• WHAT YOU ARE ASKED TO DO
Restate verbatim the span of lines below between the line with "Esta nueva disciplina que combina" and the line with "Jever, Stadtkirche", including those two lines, and only that span.

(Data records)

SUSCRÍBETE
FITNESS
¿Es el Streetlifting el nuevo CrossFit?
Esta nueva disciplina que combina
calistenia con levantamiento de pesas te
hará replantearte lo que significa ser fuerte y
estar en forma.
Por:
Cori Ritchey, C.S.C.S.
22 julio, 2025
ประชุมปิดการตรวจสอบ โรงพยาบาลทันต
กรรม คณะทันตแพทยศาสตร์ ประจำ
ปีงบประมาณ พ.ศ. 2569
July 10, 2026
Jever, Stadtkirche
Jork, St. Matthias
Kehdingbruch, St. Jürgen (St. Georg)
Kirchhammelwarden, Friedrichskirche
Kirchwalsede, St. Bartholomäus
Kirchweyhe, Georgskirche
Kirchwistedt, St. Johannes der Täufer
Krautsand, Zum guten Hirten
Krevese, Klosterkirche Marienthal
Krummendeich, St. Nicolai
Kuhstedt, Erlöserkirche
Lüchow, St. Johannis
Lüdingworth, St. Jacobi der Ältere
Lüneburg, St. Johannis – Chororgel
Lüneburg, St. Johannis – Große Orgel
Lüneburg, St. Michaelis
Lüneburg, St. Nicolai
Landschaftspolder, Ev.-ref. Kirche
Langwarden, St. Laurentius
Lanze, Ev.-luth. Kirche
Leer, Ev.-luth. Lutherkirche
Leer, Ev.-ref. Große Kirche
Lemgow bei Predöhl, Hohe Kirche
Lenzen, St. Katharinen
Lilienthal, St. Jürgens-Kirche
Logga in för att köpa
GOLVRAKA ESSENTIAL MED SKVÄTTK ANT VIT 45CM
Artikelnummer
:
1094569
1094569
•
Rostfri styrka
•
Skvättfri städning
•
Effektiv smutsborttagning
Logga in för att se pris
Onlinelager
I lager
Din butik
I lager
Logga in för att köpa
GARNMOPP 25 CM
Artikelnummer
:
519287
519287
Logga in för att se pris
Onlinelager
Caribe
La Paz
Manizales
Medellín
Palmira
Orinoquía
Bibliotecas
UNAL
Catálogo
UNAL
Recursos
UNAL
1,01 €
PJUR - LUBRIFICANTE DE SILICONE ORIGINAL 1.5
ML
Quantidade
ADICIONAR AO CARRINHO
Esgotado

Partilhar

• WRITTEN ANSWER
Esta nueva disciplina que combina
calistenia con levantamiento de pesas te
hará replantearte lo que significa ser fuerte y
estar en forma.
Por:
Cori Ritchey, C.S.C.S.
22 julio, 2025
ประชุมปิดการตรวจสอบ โรงพยาบาลทันต
กรรม คณะทันตแพทยศาสตร์ ประจำ
ปีงบประมาณ พ.ศ. 2569
July 10, 2026
Jever, Stadtkirche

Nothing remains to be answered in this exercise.